# Goal of the exercise:
Carry on the passage about Easter hope and work done in the Lord's name, starting right after its last sentence.

# Excerpt to read:
If we begin to grasp this; if we will wrestle with this idea, it will revolutionize the way we think and live. It will reorient our motivation for everything. If our good actions are the seed of God’s kingdom being planted in the earth the promise is that God’s kingdom when it is fully revealed will yield a harvest from that seed.

Easter is about being ‘Surprised by Hope.’ It is about being surprised not that you get to go to heaven, but it is being surprised that all your work in this life when done in Jesus’ name, or done as unto Him, or when done in the Spirit – however we want to say it – is being used by the Holy Spirit; is going to bear fruit for eternal life.

Paul the Apostle, after he gives this powerful unveiling of our glorious bodies and our final victory in I Cor.15 concludes his thought with a statement that almost doesn’t seem to fit in with the rest. I Cor.15:58 says, “Therefore, my beloved brethren, be steadfast, be immovable, always abounding in the work of the Lord, knowing that your labor is not in vain in the Lord.” Is Paul only referring to our “Christian” labor, or is he referring to all that we do in this life?

# Recorded data:

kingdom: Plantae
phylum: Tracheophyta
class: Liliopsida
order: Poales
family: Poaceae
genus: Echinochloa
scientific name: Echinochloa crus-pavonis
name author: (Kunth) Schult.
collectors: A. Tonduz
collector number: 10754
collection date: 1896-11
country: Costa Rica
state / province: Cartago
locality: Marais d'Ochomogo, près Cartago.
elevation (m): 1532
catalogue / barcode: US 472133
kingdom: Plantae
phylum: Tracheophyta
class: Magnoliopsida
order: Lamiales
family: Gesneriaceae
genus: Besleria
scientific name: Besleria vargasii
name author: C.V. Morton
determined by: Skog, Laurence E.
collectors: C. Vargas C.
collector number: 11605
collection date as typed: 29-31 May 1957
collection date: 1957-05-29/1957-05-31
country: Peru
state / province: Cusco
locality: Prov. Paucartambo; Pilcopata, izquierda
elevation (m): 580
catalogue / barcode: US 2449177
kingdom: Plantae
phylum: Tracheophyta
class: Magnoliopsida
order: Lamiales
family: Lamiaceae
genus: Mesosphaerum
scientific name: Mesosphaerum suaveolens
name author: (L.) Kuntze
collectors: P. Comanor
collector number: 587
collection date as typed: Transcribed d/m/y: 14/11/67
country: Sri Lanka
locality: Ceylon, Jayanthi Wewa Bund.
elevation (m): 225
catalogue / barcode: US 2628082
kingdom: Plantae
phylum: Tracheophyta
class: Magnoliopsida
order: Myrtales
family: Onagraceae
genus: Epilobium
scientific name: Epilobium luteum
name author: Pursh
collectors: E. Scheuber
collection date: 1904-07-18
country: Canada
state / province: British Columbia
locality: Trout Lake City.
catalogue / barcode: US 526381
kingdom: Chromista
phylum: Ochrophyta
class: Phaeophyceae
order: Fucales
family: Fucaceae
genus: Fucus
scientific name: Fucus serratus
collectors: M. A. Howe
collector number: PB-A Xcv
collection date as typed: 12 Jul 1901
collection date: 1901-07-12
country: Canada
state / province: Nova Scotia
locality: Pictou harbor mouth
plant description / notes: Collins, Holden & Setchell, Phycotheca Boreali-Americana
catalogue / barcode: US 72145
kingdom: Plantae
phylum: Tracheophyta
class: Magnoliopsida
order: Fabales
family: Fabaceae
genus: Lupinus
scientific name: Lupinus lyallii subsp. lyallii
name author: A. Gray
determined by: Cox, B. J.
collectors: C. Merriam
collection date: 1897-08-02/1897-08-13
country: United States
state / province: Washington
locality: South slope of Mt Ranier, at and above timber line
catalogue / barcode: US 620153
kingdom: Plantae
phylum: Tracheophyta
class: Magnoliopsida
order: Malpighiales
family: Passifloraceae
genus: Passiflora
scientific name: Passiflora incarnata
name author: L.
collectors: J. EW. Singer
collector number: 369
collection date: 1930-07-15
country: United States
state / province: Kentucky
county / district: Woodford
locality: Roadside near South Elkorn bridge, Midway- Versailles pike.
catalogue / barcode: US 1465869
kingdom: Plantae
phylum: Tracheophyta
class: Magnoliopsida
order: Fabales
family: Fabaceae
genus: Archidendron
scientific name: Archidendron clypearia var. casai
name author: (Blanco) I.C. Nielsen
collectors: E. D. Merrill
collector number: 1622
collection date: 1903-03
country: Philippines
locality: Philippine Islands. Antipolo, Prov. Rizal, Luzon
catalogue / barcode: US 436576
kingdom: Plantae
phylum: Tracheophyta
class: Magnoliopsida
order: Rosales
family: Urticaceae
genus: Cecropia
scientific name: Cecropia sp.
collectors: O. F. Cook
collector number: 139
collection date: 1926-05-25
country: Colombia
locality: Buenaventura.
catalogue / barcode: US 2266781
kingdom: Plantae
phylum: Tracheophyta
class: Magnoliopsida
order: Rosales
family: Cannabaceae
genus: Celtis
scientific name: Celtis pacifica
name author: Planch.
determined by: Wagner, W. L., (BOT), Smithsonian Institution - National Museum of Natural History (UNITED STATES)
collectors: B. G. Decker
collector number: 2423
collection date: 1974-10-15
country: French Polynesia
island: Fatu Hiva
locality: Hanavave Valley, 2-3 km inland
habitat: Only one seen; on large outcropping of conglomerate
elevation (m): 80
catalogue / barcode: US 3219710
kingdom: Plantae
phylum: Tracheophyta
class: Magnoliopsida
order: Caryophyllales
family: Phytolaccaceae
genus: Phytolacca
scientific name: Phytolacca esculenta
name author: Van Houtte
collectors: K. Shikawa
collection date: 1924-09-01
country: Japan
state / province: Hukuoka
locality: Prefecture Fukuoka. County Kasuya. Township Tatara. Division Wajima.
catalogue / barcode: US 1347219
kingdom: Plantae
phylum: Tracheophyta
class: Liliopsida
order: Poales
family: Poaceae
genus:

# Task answer:
Wright goes on to develop this thought and says everything we do in this life that has its connection to goodness is a part of bringing God’s Kingdom to earth – everything! Sewing, manual labor, singing, music, dancing, art, ecology, learning, science, cooking, care for the sick and elderly, working for a living, relaxing, laughing, marrying, bearing children – all are a part of the beauty of God’s kingdom when done in faith, hope, and love. This is a surprise to most of us. It is shocking to most of us. Shocking, because we have not been taught that doing “natural’ things has any eternal value. But we have been taught wrongly if that is what we think.

“Hands up, to those who have heard the message that every act of love, every deed done in Christ by the Spirit, every work of true creativity – doing justice, making peace, healing families, resisting temptation, seeking and winning true freedom – is an earthly event in a long history of things that implement Jesus’s own resurrection and anticipate the final new creation and act as signposts of hope…” Easter is about entering into the life of new creation now.